Caves (2000) ha identificato il settore delle industrie creative come composto da organizzazioni i cui prodotti e servizi contengono in primis uno sforzo artistico o creativo. A tali prodotti e servizi, poi, noi associamo generalmente un valore culturale, artistico o di intrattenimento. Caves riconosce, quindi, la possibilità, individuata come un fattore negativo da Adorno e Horkheimer, che il consumo culturale si risolva anche in una forma di intrattenimento. Si nega, quindi, il fatto che la dialettica della cultura d’élite contro la cultura di massa sia determinante nella questione definitoria. Premesse simili sono adottate anche da Towse (2003) il quale, focalizzandosi sull’aspetto della “mass-production”, ammette la possibilità che vi siano diversi livelli di intensità artistica nel contenuto del prodotto creativo. Per Towse l’industria culturale: “mass-produce goods and services with sufficient artistic content to be considered creative and culturally significant”. E aggiunge: “The essential features are industrial-scale production combined with cultural content”. Il contenuto culturale, che a questo livello di definizione sembra emergere da un giudizio arbitrario del singolo piuttosto che da criteri oggettivi, viene individuato come la risultante della partecipazione di un artista o creativo (a seconda del settore culturale) nella produzione dei beni, ma può anche emergere dal significato sociale che contraddistingue il

consumo dei beni. In alcuni casi, dunque, il contenuto culturale scaturisce da una logica top-down (dall’intenzione del creatore riconosciuta dai fruitori/consumatori), in altri da una logica bottom- up (nel momento in cui il consumo/fruizione del prodotto assume una valenza culturale giustificando la sua originaria ascrizione al settore culturale).

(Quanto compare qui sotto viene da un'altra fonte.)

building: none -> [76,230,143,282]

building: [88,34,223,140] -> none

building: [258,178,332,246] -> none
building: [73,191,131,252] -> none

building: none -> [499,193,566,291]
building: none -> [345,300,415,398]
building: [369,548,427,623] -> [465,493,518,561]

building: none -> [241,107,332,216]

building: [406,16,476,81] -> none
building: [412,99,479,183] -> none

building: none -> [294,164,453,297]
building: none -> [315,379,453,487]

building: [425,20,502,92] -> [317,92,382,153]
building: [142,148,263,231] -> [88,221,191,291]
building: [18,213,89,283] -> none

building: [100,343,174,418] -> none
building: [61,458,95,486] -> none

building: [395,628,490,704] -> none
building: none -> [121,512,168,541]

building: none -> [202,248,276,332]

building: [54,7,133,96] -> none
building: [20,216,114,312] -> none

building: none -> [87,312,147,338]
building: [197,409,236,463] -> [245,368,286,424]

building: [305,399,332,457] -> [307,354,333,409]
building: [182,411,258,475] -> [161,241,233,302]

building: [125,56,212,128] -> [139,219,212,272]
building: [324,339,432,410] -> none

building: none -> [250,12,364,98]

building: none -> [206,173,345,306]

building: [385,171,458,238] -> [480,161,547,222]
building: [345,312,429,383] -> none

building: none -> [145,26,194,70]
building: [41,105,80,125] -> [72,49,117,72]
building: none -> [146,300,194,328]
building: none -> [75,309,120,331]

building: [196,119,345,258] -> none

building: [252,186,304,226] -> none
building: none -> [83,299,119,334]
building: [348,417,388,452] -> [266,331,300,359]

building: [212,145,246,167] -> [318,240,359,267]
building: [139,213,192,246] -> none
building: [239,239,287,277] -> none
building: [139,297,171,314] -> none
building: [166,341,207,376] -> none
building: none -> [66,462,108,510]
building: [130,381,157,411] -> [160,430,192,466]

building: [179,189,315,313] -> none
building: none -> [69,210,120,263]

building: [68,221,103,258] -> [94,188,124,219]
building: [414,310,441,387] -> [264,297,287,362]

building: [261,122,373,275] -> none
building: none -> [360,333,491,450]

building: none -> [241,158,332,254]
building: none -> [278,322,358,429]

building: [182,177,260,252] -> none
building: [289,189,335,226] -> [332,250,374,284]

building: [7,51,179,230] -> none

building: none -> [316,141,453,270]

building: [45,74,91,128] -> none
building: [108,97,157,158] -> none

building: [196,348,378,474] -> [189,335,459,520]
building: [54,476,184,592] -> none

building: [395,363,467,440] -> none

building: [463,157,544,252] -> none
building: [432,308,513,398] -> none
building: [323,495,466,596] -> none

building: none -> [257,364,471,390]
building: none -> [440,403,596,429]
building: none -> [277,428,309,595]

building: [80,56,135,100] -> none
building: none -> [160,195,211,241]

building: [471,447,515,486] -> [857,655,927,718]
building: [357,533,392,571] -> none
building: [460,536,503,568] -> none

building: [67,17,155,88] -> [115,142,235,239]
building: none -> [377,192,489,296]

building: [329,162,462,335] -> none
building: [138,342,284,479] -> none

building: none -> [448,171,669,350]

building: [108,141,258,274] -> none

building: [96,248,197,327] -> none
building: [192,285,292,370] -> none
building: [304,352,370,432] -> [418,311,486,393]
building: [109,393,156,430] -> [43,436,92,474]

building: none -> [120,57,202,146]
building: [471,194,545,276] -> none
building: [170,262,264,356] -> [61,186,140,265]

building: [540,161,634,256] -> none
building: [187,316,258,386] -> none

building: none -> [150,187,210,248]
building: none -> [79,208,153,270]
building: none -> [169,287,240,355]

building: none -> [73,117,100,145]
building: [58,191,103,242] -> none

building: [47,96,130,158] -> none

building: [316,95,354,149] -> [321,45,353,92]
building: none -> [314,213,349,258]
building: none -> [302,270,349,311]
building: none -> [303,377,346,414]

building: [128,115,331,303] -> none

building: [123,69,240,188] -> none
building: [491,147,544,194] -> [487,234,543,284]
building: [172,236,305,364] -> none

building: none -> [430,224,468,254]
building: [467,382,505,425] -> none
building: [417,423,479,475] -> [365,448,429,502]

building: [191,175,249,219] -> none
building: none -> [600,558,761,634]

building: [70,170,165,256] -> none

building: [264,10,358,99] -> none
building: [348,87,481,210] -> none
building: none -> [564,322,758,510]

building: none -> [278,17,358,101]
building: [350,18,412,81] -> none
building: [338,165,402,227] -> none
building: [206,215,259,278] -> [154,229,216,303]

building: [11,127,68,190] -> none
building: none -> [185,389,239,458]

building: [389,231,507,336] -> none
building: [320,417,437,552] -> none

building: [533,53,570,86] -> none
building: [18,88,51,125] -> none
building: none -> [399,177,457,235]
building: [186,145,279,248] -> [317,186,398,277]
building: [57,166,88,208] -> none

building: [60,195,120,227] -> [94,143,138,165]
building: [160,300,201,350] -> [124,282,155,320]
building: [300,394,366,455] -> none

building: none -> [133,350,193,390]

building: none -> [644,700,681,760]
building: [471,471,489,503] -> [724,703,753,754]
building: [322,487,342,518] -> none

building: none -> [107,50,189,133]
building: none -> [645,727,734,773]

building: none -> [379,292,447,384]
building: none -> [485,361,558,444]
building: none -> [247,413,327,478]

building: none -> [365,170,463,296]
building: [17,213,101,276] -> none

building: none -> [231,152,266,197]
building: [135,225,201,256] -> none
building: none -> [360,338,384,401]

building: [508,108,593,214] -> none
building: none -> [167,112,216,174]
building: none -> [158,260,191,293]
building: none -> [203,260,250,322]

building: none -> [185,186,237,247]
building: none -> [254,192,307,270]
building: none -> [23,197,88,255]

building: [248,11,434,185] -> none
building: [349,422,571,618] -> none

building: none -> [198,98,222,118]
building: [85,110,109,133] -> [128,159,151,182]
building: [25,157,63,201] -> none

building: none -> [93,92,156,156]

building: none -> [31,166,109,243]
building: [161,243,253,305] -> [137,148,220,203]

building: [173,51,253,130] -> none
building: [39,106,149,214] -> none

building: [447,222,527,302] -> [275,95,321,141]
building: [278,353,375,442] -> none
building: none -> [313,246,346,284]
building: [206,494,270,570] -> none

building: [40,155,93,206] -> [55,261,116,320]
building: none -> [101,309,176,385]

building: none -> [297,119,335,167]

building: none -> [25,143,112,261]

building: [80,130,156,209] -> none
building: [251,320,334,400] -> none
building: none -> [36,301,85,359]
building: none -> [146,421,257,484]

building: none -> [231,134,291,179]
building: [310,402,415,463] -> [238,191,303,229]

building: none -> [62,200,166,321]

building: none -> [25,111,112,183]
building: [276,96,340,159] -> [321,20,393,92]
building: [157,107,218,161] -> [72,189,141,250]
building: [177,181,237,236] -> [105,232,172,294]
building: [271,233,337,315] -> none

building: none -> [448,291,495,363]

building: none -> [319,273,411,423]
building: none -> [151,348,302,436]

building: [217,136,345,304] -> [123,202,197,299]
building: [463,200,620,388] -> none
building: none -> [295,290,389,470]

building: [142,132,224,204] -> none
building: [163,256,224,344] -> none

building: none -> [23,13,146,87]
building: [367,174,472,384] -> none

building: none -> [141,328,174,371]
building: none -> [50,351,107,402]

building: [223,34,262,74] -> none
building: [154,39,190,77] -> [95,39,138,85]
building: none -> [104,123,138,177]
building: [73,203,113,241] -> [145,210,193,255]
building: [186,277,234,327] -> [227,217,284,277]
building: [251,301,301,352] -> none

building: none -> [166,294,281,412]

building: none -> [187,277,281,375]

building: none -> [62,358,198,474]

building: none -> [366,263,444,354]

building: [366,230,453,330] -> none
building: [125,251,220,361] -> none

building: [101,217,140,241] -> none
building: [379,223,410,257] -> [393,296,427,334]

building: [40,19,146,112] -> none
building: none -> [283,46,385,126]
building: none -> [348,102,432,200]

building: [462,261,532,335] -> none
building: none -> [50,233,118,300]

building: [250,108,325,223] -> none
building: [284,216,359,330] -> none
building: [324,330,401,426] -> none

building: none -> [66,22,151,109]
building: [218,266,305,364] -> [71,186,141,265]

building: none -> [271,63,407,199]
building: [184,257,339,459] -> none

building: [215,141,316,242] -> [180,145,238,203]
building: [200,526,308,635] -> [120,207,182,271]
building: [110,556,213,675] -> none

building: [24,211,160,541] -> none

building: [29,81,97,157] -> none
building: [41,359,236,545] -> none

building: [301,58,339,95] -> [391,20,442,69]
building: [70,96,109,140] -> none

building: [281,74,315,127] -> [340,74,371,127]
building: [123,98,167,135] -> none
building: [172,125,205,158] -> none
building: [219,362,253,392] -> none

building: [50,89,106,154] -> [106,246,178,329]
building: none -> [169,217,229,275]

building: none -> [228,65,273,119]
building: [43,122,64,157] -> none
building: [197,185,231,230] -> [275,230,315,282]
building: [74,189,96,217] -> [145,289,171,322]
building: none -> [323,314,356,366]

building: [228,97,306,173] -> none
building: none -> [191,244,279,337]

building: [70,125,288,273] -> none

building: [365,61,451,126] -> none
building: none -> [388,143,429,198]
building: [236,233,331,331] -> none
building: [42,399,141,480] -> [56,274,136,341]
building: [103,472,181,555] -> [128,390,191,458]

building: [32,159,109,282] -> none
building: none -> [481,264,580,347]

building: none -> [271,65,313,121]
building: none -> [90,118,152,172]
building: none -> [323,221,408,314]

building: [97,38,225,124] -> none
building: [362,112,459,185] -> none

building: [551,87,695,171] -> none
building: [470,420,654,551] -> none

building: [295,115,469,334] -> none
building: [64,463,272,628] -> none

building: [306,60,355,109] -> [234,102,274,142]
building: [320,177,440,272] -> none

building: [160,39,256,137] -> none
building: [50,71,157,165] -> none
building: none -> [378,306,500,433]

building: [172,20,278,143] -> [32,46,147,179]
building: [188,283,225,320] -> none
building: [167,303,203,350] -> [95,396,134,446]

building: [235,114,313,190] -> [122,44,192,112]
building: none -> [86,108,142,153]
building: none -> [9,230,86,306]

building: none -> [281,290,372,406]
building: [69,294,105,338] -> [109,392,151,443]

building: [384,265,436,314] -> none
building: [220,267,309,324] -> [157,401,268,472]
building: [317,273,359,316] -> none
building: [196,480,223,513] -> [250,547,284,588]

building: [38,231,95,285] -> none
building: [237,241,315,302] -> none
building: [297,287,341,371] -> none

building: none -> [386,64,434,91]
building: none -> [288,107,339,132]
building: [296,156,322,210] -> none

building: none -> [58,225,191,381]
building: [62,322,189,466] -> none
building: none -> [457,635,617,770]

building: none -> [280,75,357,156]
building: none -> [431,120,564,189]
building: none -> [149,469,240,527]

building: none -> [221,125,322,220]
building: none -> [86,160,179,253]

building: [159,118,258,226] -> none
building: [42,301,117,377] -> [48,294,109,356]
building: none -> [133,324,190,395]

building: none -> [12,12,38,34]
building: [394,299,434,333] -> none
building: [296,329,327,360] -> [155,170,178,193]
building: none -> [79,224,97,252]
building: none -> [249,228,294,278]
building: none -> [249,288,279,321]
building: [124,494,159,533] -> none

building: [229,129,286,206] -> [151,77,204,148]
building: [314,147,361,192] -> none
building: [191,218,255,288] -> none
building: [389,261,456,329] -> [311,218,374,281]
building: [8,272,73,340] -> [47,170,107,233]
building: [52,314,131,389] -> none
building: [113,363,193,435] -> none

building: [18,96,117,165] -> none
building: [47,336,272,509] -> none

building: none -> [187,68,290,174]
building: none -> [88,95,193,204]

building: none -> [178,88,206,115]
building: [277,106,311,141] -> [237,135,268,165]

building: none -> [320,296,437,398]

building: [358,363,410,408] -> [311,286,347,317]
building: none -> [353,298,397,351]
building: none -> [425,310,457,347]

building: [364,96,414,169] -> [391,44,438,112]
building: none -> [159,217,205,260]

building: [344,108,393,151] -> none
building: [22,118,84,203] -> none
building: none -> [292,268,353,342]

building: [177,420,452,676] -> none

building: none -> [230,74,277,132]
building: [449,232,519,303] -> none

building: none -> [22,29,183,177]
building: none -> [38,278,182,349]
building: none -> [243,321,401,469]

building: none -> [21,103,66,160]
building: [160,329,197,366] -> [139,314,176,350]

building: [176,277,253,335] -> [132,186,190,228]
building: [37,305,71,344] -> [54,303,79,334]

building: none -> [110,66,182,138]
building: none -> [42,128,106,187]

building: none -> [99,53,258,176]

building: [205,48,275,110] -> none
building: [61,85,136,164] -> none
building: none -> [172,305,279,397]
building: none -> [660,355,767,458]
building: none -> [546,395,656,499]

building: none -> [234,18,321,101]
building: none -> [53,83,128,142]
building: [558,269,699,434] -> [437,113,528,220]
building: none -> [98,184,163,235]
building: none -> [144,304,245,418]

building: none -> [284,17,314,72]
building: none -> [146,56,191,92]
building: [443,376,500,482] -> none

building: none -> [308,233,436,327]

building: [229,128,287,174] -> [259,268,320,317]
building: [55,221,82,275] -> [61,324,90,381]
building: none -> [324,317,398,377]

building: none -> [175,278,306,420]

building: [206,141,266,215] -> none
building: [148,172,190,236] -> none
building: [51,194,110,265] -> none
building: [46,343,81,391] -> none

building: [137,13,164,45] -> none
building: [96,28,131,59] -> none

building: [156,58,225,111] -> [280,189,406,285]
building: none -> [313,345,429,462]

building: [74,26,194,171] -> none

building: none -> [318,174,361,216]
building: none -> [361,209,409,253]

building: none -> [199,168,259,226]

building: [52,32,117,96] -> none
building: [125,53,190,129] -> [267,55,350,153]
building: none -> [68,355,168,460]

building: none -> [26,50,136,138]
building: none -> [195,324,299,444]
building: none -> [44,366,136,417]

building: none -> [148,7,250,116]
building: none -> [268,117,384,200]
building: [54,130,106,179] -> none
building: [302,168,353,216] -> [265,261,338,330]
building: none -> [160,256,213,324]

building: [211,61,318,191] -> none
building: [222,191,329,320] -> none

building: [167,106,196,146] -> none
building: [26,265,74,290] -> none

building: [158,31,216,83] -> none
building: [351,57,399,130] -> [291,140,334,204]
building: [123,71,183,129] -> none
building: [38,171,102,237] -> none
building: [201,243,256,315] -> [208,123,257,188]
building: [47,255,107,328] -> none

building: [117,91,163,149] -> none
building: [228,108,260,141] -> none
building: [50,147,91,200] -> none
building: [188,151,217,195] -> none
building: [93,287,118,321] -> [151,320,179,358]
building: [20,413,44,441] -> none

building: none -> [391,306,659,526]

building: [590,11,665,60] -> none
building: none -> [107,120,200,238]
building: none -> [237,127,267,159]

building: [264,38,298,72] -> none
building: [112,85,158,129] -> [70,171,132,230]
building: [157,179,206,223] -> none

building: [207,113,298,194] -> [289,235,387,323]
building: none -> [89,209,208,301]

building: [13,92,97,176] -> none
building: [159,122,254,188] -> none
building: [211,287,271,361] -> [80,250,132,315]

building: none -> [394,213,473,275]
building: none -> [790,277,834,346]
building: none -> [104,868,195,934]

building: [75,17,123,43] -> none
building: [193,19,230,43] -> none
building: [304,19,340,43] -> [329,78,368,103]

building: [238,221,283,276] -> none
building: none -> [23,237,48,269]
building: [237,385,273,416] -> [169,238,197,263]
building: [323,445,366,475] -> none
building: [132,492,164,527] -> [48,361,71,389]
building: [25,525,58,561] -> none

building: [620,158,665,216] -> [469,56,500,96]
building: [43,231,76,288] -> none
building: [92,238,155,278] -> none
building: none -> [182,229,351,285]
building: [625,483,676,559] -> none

Hesmondhalgh (2007) ha giustamente notato come le politiche si approccino al tema delle industrie culturali e creative partendo da premesse culturali differenti. Diversi gli input nelle policy, diversi gli output definitori. L’autore individua due filoni principali: il primo legato allo sviluppo del tema in Nord America, “primarly focused upon the concentration of wealth and power in the cultural and media industries, and its link to broader system of corporate control and political power”. Un secondo filone, invece, sviluppato in Europa che si concentra maggiormente sulle dinamiche industriali e sul rischio, le complessità e le contraddizioni associate alla produzione culturale nelle economie capitaliste. Non dobbiamo dimenticare, insomma, che ogni territorio, essendo caratterizzato da condizioni materiali di esistenza differenti, possiede diversi modelli culturali come peraltro, viceversa, diverse culture hanno generato diversi scenari economici e sociali. La specifica evoluzione culturale di intere regioni (si fa riferimento qui principalmente a suddivisioni continentali), ha dunque, un consistente peso nel processo di definizione del significato di industria culturale e creativa. Questo fatto, com’è evidente, complica la questione. Sebbene non sia impossibile proporre una definizione chiara, la teoria si rivela spesso uno strumento insufficiente nel portare avanti il discorso oltre un certo livello.